Les détenus s’amusent, les riverains râlent

Feu d’artifice, musique à fond… À Agen (Lot-et-Garonne), les habitants se plaignent de la maison d’arrêt surpeuplée et située en plein centre-ville.


Klervi Le Cozic Correspondante À Agen (lot-Et-Garonne)

Rouge, bleu,jaune, rose… Le petit feu d’artifice qui a embelli le ciel d’Agen (Lot-et-Garonne) dans la nuit du mercredi 4 au jeudi 5 juin n’a pas fait plaisir à tout le monde, et pour cause. Tiré devant la prison pour fêter l’anniversaire d’un détenu à minuit et au beau milieu d’un quartier résidentiel, en pleine semaine, le spectacle pyrotechnique a surtout contribué à gêner les habitants, déjà excédés par les nuisances à répétition dans les rues qui bordent la maison d’arrêt.

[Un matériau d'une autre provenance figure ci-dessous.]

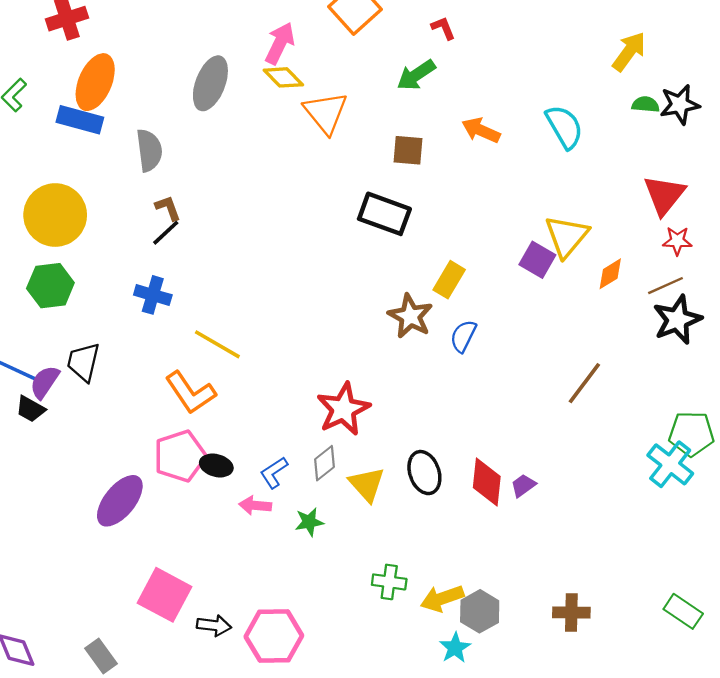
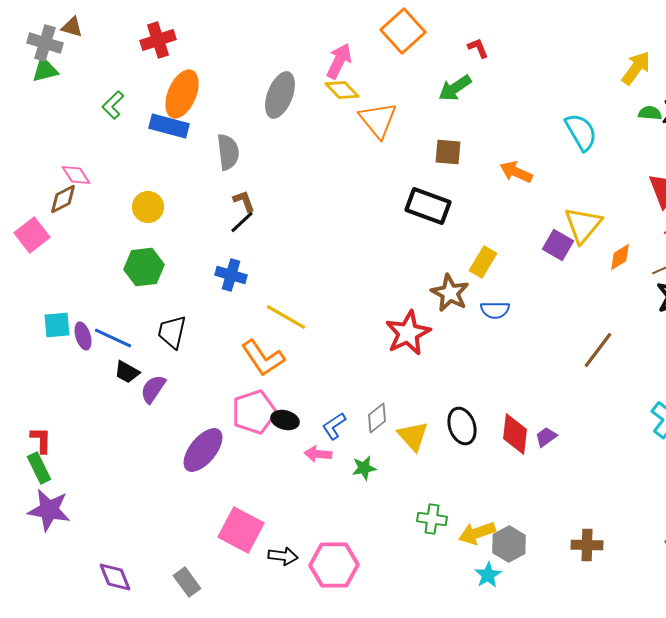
orange arrow: (481, 130) -> (516, 172), moved
yellow circle: (55, 215) -> (148, 207), size x0.6
blue semicircle: (463, 336) -> (495, 310), turned -116
purple semicircle: (45, 382) -> (153, 389), moved
red star: (343, 409) -> (408, 333), moved

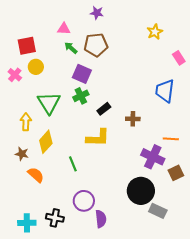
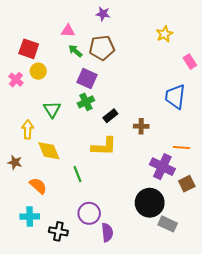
red square: (27, 46) -> (29, 49), turned 30
green triangle: (49, 103) -> (52, 109), size x0.7
yellow diamond: (46, 142) -> (49, 151), turned -65
brown star: (22, 154) -> (15, 162), moved
cyan cross: (27, 223) -> (30, 217), moved

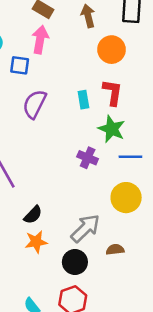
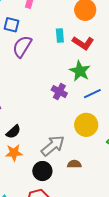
blue square: (20, 65) -> (12, 25), moved
red L-shape: (113, 92) -> (83, 43), turned 110
cyan rectangle: (83, 100) -> (60, 36), moved
blue line: (130, 157) -> (92, 94), turned -30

« On s’est réveillés en sursaut, on avait l’impression que c’étaient des coups de feu », raconte une habitante d’une rue adjacente. Depuis un an, elle a vu « la situation se dégrader : les détenus mettent leur sono aux fenêtres et envoient la musique à fond et ça peut durer plusieurs heures, parfois jusqu’à minuit », témoigne la sexagénaire, qui préfère rester anonyme.

Le 4 juin, le feu d’artifice n’a duré que quelques secondes, mais il a tiré aussi du sommeil Sherine, 25 ans, et son bébé. Pourtant, « habituellement, je n’entends les cris et la musique des détenus que quand j’ouvre la fenêtre », relate la jeune femme, dont la résidence jouxte la maison d’arrêt. Ce soir-là, elle a cru à une évasion. Ici, les nuisances sonores sont presque quotidiennes. « Trois ou quatre fois par semaine, en soirée, on entend des cris ou des gens qui tapent sur les barreaux », témoigne Mathias, un voisin étudiant.

Pourtant, « c’est moins pire qu’avant, relativise une habitante, depuis que des filets ont été installés au-dessus des promenades, pour éviter que les détenus ne puissent récupérer des objets lancés de l’extérieur. Ça criait pour indiquer où était le colis et certains se cachaient dans les jardins limitrophes à l’arrivée de la police. Ces filets ont enlevé une grosse partie des nuisances », ajoute la jeune femme.

150 % d’occupation

Sur les réseaux, la vidéo de la « fête d’anniversaire » a circulé, légendée avec ce commentaire : « T’as des gens, ils ont le droit d’arriver avec 20 kg de mortier devant la prison et de tout faire péter pendant dix minutes avec la musique à fond pour faire plaisir à leur pote qui est enfermé », s’emporte un instagrameur. « Pourquoi est-ce que la mairie ne prend pas les devants ? » interpelle ce quinquagénaire.

« On a mis des caméras de surveillance autour de la maison d’arrêt », rappelle-t-on à la mairie. « Les liens entre les équipes pénitentiaires et la police nationale ont été renforcés afin que des patrouilles circulent régulièrement aux abords de l’établissement », ajoute de son côté la maison d’arrêt, qui a porté plainte après le feu d’artifice. Pour Jean-Philippe Thomas, du syndicat Ufap-Unsa-Justice Agen, « les nuisances sont grandissantes du fait de la surpopulation carcérale ». Avec 150 % d’occupation actuellement, contre 126 % en mai, d’après les statistiques pénitentiaires, soit 184 détenus pour 146 places, « la population carcérale augmente, mais pas le personnel. On ne peut donc pas faire des prisons un monastère. »

Comme de nombreux établissements pénitentiaires construits au XIX e siècle, la prison d’Agen, mise en service en 1860, a été érigée en plein centre-ville. Certains riverains aimeraient la voir déplacée plus loin, même s’ils sont conscients que « personne n’a envie d’avoir une prison près de chez soi, que ça ne ferait que déplacer le problème ailleurs ».